EXERCISE TASKS:
(A) In the reply about scripting iPhoto with appscript, what is the root node of the Apple Event Object Model?
(B) Write the next part of the reply about scripting iPhoto with appscript, beginning right after its final sentence.

Gábor Farkas wrote:

>>what i want to achieve is the following.
>>
>>i want to find a photo in iphoto (i can do that),
>>and then assign some keywords to it.
>[...]
>ok, now i know more ;)
>
>i can use:
>
>iphoto = appscript.app('iPhoto')
>photos = iphoto.photos.get()
>photo = photos[0]
>photo.title.set('newTitle')

Simpler:

iphoto = appscript.app('iPhoto')
iphoto.photos[1].title.set('newTitle')


>and this works.
>
>my other problem now is the keywords...
>
>which seems to be an array...

Actually a one-to-many relationship, called 'elements' in appscript/AppleScript 
jargon.

OK, quick summary since I've not finished writing this stuff up properly yet:

Mac application scripting is based on procedural RPC + relational queries. 
Appscript and AppleScript tend to obfuscate this mechanism under OO-like 
syntactic sugar, but don't let this fool you. The syntax is merely there to 
make it nicer to use; you'll see a similar sort of approach used in SQLObject.

Basically what you do is construct a query identifying the object or objects 
you want to manipulate, then send a command to that application with that query 
as [usually] its direct parameter. The application evaluates that query against 
its Apple Event Object Model, finds the object(s) to manipulate and performs 
the appropriate action on it/them.

The application's dictionary, which you can view with htmldoc or the built-in 
help() system, [inadequately] documents the application's AEOM and all the 
commands the application can respond to. There are various classes of object 
comprising the AEOM, with the root node being the 'application' object. Every 
object may have zero or more attributes (e.g. name, class, size, bounds, etc. 
properties), zero or more one-to-one relationships (e.g. Finder's home 
property, iTunes' current_album and current_track properties), and zero or more 
one-to-many relationships (e.g. Finder's items, containers, disks, folders, 
etc. elements).

SOURCE DATA:
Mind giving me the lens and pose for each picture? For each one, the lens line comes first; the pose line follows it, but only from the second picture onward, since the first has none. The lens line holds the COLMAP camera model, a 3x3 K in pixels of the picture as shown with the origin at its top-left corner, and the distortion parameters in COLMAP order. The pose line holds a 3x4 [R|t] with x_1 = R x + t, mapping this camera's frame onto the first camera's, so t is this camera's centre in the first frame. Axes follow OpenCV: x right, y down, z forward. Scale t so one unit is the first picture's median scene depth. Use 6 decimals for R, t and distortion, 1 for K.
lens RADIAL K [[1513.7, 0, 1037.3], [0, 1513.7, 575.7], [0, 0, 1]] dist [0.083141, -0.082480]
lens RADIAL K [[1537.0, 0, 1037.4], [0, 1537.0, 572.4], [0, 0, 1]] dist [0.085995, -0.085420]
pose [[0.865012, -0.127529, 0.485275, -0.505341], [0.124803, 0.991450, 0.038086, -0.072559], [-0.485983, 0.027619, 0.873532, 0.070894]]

ANSWERS:
(A) The root node is the 'application' object.

(B)
Attributes usually contain simple values (strings, numbers, etc.) describing an 
object (e.g. its name, size, position or colour). One-to-many relationships 
usually (but not always) reflect the objects' containment structure (e.g. a 
Finder folder object can contain any number of folder, alias_file, 
application_file, document_file, etc. objects). One-to-one relationships often 
provide shortcuts to objects of special interest (e.g. iTunes' currently 
playing track).


The appscript documentation will keep you right on legal syntactic forms, 
special cases, etc., so make sure you read that too.


>i tried to simply get it's keywords, append a new keyword to the array, and 
>set it, but it did not work:

Hopefully the above makes clear why array manipulation doesn't (and can't) work.


>i get an "Application error 8 (NSInternalScriptError)"

Cocoa apps tend to provide spectacularly bad error messages. (Feel free to file 
lots of irritatedly impatient feature requests on this.) This is one of those 
areas where most application's documentation is sorely inadequate, and you have 
to resort to educated guesswork based on general knowledge of how the AEOM 
works. In general, new elements are created using the 'make' command, so try 
something like:

iphoto = appscript.app('iPhoto')
iphoto.photos[1].keywords.end.make(new=k.keyword, with_properties={k.name: 
'some name'})

Can't test that here since I accidentally trashed my copy of iPhoto 2 on my 
last system reinstall and refuse to pony up $50 for iLife just to replace it. 
But I reckon it should be close. If not, post back.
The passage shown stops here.